United Methodist University
- School seal
- Type: Private
- Established: 1998; 28 years ago
- Affiliations: United Methodist Church of Liberia
- Students: 9,118 (2016)
- Location: Monrovia, Liberia 6°19′04″N 10°48′19″W﻿ / ﻿6.31764°N 10.8053°W
- Website: umu.edu.lr

= United Methodist University =

University in Monrovia, Liberia

The United Methodist University (UMU) is a private institution of higher learning located in Monrovia in the West African nation of Liberia. Established in 1998 and opened in 2000, the school had 9,118 students as of 2016. UMU is certified by the Liberian government's National Commission on Higher Education to grant both bachelor's and master's degrees.

==History==
The United Methodist University in Liberia began to explore starting a university in the 1970s which led to adding a junior college business program at the College of West Africa in 1980. The church then studied expanding the school into a full university with an exploratory committee formed in 1986. The church planned to move forward in 1990, but the First Liberian Civil War delayed the creation of the school, which the goal was re-affirmed in 1997. On 9 October 1998, the Liberian Legislature chartered United Methodist University, with the school, then opening in January 2000 under the leadership of Rev. Dr. Emmanuel F. Bailey.
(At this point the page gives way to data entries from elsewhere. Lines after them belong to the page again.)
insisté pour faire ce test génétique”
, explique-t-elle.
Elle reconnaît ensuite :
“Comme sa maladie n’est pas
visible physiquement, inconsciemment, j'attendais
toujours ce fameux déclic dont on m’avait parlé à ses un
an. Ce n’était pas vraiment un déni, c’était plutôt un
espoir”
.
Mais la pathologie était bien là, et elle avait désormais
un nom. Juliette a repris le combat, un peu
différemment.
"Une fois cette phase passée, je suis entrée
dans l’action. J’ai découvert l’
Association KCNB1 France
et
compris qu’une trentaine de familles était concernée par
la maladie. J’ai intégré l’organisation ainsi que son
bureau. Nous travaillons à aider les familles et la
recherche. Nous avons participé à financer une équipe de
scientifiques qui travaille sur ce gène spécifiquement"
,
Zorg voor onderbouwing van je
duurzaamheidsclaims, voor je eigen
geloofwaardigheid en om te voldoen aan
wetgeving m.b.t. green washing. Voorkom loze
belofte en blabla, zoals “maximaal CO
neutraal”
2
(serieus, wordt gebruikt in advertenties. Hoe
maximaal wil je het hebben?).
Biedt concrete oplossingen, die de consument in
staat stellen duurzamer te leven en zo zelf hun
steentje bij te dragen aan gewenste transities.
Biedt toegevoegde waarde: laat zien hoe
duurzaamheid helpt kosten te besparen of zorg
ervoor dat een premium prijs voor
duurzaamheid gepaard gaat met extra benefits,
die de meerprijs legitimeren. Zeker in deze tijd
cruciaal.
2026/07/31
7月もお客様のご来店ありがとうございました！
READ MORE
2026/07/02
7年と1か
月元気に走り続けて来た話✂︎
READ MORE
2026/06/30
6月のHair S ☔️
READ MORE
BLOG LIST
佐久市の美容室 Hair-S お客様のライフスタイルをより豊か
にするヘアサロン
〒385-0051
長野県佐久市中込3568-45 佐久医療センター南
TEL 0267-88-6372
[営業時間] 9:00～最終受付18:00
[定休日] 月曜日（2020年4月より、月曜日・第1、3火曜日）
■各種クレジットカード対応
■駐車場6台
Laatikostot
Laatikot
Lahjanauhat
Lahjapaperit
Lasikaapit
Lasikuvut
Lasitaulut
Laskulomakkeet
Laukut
In April 2011, the school and Starz Institute of Technology began a partnership in which Starz would operate the university's information technology program. The next March, UMU discontinued the program after the country's National Commission on Higher Education informed UMU it would have to end the partnership due to Starz not being an authorized degree granting school. The university announced plans to start a radio station in December 2012 at a cost of US$25,000 (~$ in ) in order to provide practical training to students in the Mass Communication Department.

==Academics==
Academic programs at UMU include Six colleges: College of Science and Technology, College of Liberal and Fine Arts, College of Theology, College of Health Sciences, College of Management and Administration, and the Joseph Jenkins Roberts College of Education. UMU has partnerships with US-based colleges, including Salem State University and Illinois Central College.